There’s a good chance Blake Sims and Connor Shaw will never see eye to eye on the field. The rival quarterbacks in high school will stay on opposite sides in college; Flowery Branch’s Shaw will be moving on the University of South Carolina next season and Sims will be going on to the University of Alabama — both SEC schools and frequent opponents.
With live arms and the ability to scramble effortlessly away from trouble, both have captivated the high school football scene in Hall County as starters for their respective schools since they were juniors.
Now these nimble signal callers are ready to square off for the second and final time Friday night at Falcons Field.
“I’m sure we’ll both come ready to play this one,” Sims said.

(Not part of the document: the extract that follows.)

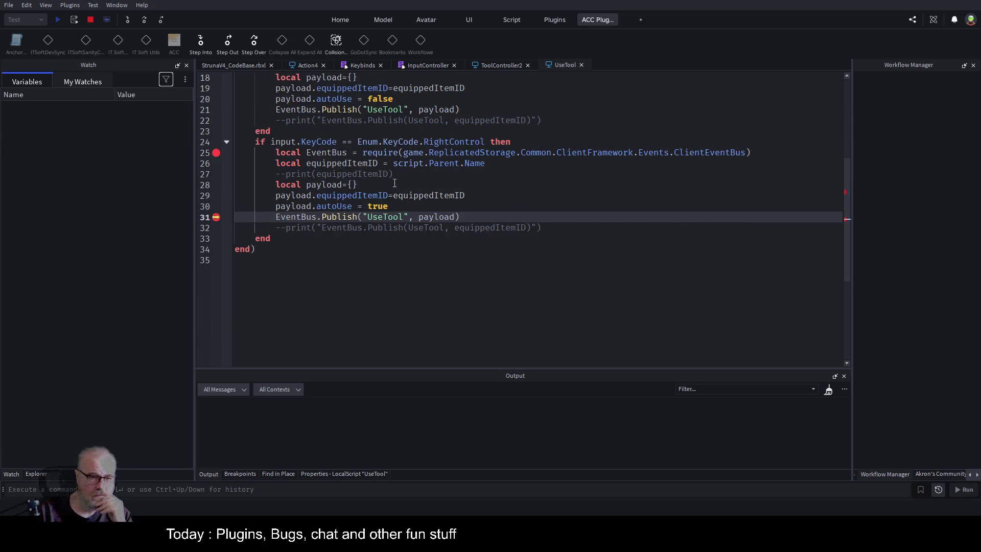
pyautogui.click(216, 152)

Clearly, everyone is going to be looking to see which quarterback can win the battle of two of the state’s best at the position. Oh yeah, the game also decides the subregion title between Gainesville (9-0, 4-0 Region 7B-AAA) and Flowery Branch (7-2, 4-0), and homefield for the first round of the playoffs goes to the winner.

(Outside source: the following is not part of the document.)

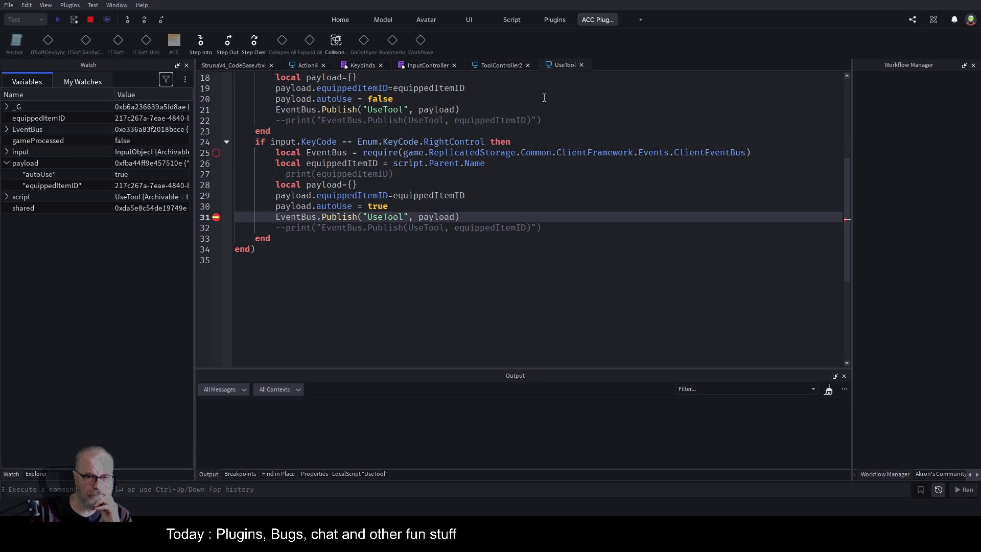
pyautogui.click(497, 67)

“Not only are they two of the best quarterbacks in the state, but they play in the same county and in the same subregion,” Gainesville coach Bruce Miller said. “They are both scary to try and defend.”
Gainesville resident Chuck Clausen has an interesting perspective on watching these two quarterbacks. A former national recruiting coordinator for Ohio State University, he’s also seen plenty of high school football locally since moving to the area in 1992.

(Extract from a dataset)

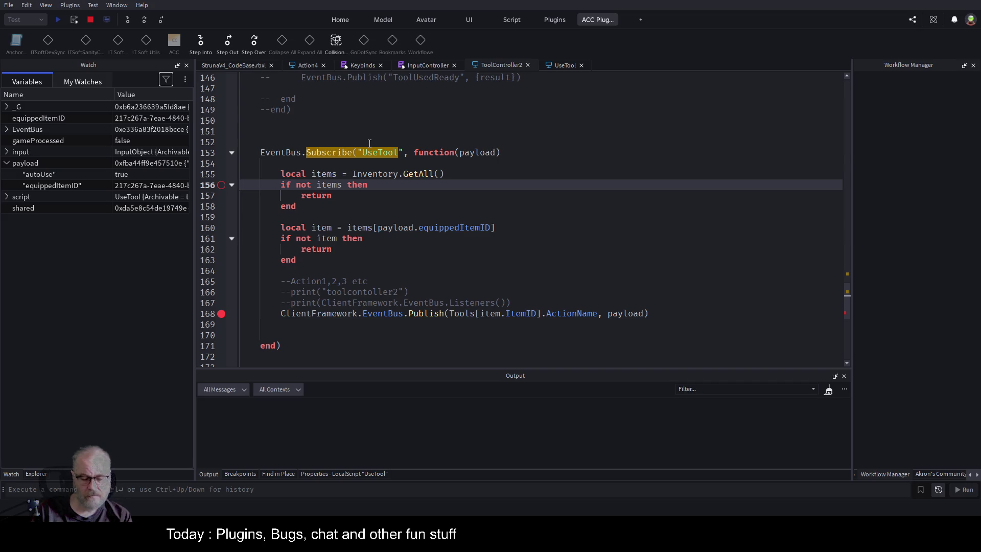
pyautogui.press('F5')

Since moving to Northeast Georgia, he says Sims and Shaw are the two best to play at the position in the county.
“When I was at Ohio State, I would go all over the country looking for quarterbacks as good as they are, and would maybe be able to find two or three in a state,” Clausen said. “I like everything I see about them.
“They are both clearly Division-I talent.”
Shaw has the flashier numbers this season, but some of that is due to more playing time. Flowery Branch’s quarterback has 2,016 passing yards and 24 touchdowns with only three interceptions. He’s also one of the area’s leading rushers with 584 yards and 13 touchdowns on the season.
“With Connor, the play’s never over until either he’s on the ground or the ball’s on the ground,” Miller said. “He’s so slippery, and when he’s scrambling, he’s always looking down the field.
Sims, on the other hand, has thrown for 1,402 yards and 20 touchdown passes and ran for 450 yards. He’s also a special teams weapon and returned a punt 80 yard for a touchdown last week against Johnson.
With the success of top-ranked Gainesville’s season, he’s often been substituted for in the second half of lopsided games, cutting down on his number of snaps.
“We know Sims is a tremendous athlete, great playmaker, competitor and extremely versatile,” Flowery Branch coach and Connor’s father, Lee Shaw said.
With such prolific high school careers, Sims and Shaw both have a bag full of memorable moments with the ball in their hands.
Shaw led the Falcons to the Class AAA state title game as a junior. It was at the title game in the Georgia Dome that he connected with Chris Lipscomb on a well-placed 72-yard touchdown pass out of the reach of a Cairo defender.
Shaw also has a pair of big throws to senior receiver Robby Boudreau in his two years at quarterback: the first was a late game-winning touchdown throw in the second round against Ridgeland last season, and the second was a big touchdown on fourth down late against West Forsyth two weeks ago to win and solidify a playoff berth.
However, his father and coach says that Connor’s biggest improvements have come in the understanding of the game. “He’s seeing the big picture on the field,” coach Shaw said.
“Connor has a slight edge with his deep understanding of the offense and having his father as the coach,” Clausen said. “He knows who is going to be open and where they’ll be on the field.”
Meanwhile, Sims’ biggest moments revolve around his way he can shake free from a sure sack and turn it into a huge gain. According to Miller, one of the biggest “wow” moments came when his quarterback stepped out of the pocket earlier this season against West Forsyth with four defenders pursuing and ran it for a long touchdown.
Last year against Flowery Branch, Sims took the play for a 60-yard run for a touchdown. Then there’s the screen pass from Tyson Smith he turned into a 65-yard touchdown against White County.
“I haven’t seen anyone catch him in the open field in two years,” Miller said. “Blake is so dadgum elusive.”
Even though they wear different high school uniforms, these two quarterbacks played on the same sideline at a scouting combine last summer at a high school in Atlanta. In fact, Shaw connected with Gainesville’s quarterback, who was playing at wide receiver during the camp, for a couple of touchdowns.
Shaw sees the strength of Sims’ game as that of having an extra running back on the field, who happens to have a laser for an arm.
“Blake forces defenses to stop the pass and then opens things up so he can run forever,” Connor Shaw said.
The big picture of this game centers on the playoff implications. A win for Gainesville solidifies a Region 7-AAA title and homefield advantage to open the playoffs. If Flowery Branch wins, the Falcons win the subregion and North Hall wins the region title as a result of head-to-head advantage.
“We want to win this game and it is going to take a great team effort to do that,” coach Shaw said.